Я сделал все, как она велела, досыта поел наваристого бульона и подумал, что в конце концов жизнь моя не так уж и плоха. Видно, надо пройти и через это…
Потекли дни, похожие один на другой. Встретился и я с чашей, над которой, по словам Баву, «скулила» несчастная старуха.
Однажды хозяйка распорядилась нажарить побольше тары. Я всыпал в эту чашу пуда два пшена, жарил, помешивая, а когда тара была готова, понял, что снять чашу с огня не смогу: тяжело слишком. Я метался вокруг перепуганный: столько крупы пригорит, что тогда со мной сделают!.. Тут мне на глаза попался черпак, и я принялся вычерпывать тару из чаши в корыто, словно это была не крупа, а вода. Остатки тары я снял с огня,— к счастью, она не пережарилась.
Когда надо было тару истолочь, начались мои мучения с большой ступкой. Была она выдолблена из хорошего бревна, высота ее превышала мой рост. Я прыгал возле огромной посудины, не зная, как мне к ней подступиться. Наконец придумал — выкопал поглубже яму, вкатил туда ступу, обложил дерном, чтобы повыше встать.
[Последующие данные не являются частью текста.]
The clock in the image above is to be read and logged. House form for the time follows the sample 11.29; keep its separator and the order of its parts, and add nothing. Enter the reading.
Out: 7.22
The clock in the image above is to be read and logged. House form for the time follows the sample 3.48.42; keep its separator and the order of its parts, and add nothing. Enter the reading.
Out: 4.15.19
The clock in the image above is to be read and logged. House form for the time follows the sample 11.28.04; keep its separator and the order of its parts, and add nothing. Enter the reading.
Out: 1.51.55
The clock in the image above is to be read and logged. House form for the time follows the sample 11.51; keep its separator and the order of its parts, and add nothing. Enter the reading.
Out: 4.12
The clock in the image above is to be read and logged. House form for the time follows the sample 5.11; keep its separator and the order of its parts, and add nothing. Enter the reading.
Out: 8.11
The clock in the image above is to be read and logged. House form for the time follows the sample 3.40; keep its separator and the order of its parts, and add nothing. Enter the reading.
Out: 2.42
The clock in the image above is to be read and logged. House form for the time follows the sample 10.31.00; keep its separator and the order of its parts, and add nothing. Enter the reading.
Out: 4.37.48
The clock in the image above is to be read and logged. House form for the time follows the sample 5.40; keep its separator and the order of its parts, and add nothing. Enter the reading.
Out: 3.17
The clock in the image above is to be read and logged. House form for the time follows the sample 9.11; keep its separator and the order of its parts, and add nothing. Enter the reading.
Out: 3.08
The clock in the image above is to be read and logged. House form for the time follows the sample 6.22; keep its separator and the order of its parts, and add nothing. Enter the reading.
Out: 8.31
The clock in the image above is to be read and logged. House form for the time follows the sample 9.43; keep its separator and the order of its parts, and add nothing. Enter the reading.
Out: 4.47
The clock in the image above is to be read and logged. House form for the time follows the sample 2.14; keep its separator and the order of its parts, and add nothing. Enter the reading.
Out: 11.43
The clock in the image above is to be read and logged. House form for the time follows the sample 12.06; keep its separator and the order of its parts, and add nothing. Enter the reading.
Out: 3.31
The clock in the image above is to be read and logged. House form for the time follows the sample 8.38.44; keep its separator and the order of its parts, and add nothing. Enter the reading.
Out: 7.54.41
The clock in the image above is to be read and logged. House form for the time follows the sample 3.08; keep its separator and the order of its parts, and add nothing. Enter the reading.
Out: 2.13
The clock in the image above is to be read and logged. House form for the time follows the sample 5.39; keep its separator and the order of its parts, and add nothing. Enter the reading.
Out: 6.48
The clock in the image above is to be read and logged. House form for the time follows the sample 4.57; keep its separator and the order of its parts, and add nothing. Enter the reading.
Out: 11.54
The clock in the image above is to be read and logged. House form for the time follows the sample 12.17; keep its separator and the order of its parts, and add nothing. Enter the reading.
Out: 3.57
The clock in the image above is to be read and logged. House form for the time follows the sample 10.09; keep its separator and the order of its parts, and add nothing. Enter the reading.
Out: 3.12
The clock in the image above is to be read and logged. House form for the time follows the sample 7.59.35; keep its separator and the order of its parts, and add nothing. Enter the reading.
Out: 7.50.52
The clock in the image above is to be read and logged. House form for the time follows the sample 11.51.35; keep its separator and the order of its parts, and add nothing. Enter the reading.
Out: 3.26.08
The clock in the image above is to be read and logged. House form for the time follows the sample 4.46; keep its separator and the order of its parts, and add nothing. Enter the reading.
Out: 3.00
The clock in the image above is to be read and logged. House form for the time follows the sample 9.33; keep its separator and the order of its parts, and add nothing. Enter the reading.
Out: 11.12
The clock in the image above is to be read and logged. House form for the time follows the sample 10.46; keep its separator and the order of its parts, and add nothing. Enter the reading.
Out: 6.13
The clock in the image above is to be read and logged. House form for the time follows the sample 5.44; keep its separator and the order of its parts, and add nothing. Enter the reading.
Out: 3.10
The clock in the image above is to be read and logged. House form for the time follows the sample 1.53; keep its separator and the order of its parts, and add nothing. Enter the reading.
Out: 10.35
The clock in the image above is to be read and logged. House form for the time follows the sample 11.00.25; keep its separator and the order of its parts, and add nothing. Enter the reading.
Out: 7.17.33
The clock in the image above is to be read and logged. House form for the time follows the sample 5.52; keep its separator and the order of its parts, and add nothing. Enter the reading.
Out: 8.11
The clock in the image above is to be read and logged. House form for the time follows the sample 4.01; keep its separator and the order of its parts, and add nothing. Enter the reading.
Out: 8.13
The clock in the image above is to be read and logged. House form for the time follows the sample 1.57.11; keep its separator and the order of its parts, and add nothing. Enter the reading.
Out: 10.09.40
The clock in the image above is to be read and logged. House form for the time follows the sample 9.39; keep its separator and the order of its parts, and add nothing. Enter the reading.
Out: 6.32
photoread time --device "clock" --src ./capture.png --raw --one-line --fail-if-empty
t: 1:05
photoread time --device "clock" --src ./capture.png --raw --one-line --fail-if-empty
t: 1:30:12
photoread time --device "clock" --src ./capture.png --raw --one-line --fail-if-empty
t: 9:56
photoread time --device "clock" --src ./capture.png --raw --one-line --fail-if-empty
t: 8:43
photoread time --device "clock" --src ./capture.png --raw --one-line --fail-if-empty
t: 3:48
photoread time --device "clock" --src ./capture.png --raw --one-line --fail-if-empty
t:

А вот пест был тяжел для меня, руки обрывал, доводил до изнеможения и отчаяния.
Раньше при феодальном правительстве возле юрты большого чагырыкчи, каким был Сонам-Баир, всегда собиралось много просителей. Им-то и говорила хозяйка: «Ну-ка, парень, чем зря сидеть, натолки тары». И сыпанет в ступку пуд пшена. А теперь, хотя Сонам-Баир по-прежнему большой начальник, не каждого такую работу заставишь делать. Только сироту безотказного, вроде меня.
Жена Дуктуг-оола часто причитала надо мной, прибавляя к моим горьким мыслям еще горшие:
— Мужчины здоровенные раньше возле этой ступки крутились, по очереди толкли — и то по семь потов сходило, пока две-три барбы натолкут. А тут ребенка к этой громадине приставили! Совести нет у нашей корявой ведьмы!
После подобных ее слов меня мучила горькая тоска, не рад я был светлому солнцу, и казалось, что справедливости мне никогда уже не увидеть.
Как-то мне довелось услышать разговор моей хозяйки с женой Дуктуг-оола.
— Какой мальчишка, удивляюсь прямо! — говорила хозяйка. — Лучше, чем всякая женщина, с кухонными делами справляется. На что мой хозяин разборчив в еде и брезглив, а его похвалил. Сказал, что чай вкусный. И еще сказал: он своими руками дорогу себе в жизни пробьет.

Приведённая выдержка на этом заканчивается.